The prevailing wisdom among ratings agencies is that many reinsurers – particularly U.S. reinsurers that were hardest hit by the storms – will hike their pricing and explore exemptions for certain classes of coverage. Such moves – which sound very much like the recipe for a hard market — will broadly affect the North American market, because insurers hit with higher reinsurance rates will likely respond with pricing increases and tighter coverage of their own, according to Celent, a Boston-based financial services research firm.

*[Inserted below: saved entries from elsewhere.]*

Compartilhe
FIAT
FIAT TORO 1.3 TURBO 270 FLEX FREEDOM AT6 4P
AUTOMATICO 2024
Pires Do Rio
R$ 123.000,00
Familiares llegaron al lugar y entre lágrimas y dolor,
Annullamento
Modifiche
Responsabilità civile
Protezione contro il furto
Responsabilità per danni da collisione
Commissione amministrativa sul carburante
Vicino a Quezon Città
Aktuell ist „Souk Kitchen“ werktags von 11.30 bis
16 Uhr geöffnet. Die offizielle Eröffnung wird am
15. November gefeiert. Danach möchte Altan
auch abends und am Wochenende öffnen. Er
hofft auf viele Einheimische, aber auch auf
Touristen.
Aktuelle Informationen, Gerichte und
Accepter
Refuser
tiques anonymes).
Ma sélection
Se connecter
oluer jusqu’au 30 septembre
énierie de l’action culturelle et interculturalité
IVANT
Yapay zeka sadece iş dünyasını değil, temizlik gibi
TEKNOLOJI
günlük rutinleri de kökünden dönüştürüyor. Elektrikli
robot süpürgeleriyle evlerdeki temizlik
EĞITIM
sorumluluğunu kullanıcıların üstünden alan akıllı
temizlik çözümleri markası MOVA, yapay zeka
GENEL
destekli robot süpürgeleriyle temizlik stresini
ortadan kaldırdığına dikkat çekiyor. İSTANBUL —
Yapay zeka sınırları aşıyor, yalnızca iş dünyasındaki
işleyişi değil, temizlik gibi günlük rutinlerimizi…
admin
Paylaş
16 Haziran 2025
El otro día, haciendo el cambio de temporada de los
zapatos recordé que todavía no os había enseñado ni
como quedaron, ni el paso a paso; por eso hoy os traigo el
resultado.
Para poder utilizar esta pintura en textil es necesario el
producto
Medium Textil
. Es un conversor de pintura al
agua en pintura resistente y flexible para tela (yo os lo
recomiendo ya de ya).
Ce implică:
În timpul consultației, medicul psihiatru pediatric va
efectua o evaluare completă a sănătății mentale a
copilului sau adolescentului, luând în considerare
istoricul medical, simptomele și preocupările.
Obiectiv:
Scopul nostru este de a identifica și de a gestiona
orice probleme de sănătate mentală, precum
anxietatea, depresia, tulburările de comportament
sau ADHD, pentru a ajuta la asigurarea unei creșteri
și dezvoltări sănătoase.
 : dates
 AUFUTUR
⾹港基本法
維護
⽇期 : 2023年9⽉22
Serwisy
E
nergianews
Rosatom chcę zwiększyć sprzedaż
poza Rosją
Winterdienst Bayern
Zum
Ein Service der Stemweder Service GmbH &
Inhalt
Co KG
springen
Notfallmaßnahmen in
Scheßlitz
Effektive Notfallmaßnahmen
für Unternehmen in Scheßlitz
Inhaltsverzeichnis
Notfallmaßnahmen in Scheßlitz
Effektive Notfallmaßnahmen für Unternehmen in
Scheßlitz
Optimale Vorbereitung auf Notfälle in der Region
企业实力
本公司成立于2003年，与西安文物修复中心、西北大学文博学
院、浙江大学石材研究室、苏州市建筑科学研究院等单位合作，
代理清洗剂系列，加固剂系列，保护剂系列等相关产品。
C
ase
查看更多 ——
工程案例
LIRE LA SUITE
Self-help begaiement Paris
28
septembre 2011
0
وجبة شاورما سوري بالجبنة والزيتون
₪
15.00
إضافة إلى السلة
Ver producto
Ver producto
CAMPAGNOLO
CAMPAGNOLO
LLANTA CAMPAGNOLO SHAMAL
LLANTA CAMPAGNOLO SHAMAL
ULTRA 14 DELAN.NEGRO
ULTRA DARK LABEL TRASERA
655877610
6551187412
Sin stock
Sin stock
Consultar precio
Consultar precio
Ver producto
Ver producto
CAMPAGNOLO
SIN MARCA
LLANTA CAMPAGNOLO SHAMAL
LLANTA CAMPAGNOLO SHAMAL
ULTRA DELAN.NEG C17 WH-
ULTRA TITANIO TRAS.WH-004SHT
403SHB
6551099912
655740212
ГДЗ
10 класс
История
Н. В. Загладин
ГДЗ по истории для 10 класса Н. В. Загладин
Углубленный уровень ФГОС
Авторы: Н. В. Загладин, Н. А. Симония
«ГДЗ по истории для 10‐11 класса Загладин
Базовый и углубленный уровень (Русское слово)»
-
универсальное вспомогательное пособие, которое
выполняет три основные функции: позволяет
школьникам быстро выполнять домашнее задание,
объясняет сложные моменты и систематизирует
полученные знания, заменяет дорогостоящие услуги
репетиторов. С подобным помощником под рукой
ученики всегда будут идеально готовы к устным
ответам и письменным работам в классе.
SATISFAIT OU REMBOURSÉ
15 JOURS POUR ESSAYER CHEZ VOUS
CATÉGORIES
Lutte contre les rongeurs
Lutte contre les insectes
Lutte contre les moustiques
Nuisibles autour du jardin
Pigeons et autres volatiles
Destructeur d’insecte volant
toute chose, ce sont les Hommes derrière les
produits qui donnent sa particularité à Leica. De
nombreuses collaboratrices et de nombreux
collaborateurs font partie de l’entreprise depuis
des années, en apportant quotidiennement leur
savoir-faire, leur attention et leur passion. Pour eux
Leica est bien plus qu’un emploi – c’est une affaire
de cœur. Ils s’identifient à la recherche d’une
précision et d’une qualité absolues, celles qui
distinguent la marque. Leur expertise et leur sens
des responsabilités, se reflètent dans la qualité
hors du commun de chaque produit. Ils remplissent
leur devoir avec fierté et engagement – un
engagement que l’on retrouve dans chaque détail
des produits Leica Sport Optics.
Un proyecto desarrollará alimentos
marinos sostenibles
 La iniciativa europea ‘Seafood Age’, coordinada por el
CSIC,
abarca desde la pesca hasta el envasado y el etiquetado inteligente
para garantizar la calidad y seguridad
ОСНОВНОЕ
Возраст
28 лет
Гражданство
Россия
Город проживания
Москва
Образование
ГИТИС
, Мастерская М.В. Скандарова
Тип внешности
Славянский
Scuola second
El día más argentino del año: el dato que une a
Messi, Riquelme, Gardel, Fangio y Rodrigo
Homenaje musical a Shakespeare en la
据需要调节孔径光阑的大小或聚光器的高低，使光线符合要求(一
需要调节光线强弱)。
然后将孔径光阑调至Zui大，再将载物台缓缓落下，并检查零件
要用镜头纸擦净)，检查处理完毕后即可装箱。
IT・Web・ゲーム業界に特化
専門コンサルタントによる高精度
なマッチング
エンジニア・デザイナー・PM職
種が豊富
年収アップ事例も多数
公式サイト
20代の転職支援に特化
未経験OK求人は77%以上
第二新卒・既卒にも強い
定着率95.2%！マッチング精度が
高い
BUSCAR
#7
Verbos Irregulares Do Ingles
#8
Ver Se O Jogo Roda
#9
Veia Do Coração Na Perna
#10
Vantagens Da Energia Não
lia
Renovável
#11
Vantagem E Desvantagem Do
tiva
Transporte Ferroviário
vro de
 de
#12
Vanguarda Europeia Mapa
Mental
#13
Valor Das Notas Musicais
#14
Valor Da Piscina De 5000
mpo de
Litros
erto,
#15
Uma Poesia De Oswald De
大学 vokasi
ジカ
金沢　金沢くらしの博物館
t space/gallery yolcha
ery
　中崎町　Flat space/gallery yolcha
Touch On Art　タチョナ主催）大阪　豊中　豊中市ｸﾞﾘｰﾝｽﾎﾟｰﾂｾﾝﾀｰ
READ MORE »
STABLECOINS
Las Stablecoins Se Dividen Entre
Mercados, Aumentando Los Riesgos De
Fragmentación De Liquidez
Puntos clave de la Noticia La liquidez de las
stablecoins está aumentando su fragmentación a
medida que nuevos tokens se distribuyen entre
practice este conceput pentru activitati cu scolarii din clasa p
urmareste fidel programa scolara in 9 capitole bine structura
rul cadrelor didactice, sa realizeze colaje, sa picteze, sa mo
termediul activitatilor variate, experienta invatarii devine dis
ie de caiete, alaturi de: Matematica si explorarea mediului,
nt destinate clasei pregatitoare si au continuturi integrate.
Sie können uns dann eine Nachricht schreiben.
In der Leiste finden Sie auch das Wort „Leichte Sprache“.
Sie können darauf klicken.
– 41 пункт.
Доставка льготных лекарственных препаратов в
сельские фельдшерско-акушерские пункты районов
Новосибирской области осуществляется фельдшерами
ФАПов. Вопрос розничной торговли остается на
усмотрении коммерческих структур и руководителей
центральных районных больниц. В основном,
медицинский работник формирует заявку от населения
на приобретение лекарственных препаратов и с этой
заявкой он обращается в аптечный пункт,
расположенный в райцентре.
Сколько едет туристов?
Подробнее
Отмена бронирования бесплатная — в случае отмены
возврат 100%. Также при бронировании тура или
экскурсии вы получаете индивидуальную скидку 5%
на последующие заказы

Hard markets are good, let’s keep them going forever, ratings agencies say. That is why, despite signs of a predicted hard market, ratings agencies such as Moody’s, A.M. Best, Fitch and Standard & Poor’s are all sounding alarm bells. “Despite the solid results posted for the first six months of 2005, A.M. Best Co. is concerned with the reduction of year-over-year premium rate increases that persisted for consecutive reporting periods since 2003 and gave way to premium decreases across most lines of business and sizes of accounts in 2005,” the company recently reported. Standard & Poor’s expressed similar pessimism, saying current soft-market practices would ultimately betray the burgeoning hard market.

So what will be the enduring impact of the hurricanes: A hard or soft market? The prize money for answering the question correctly is increasing by the hurricane.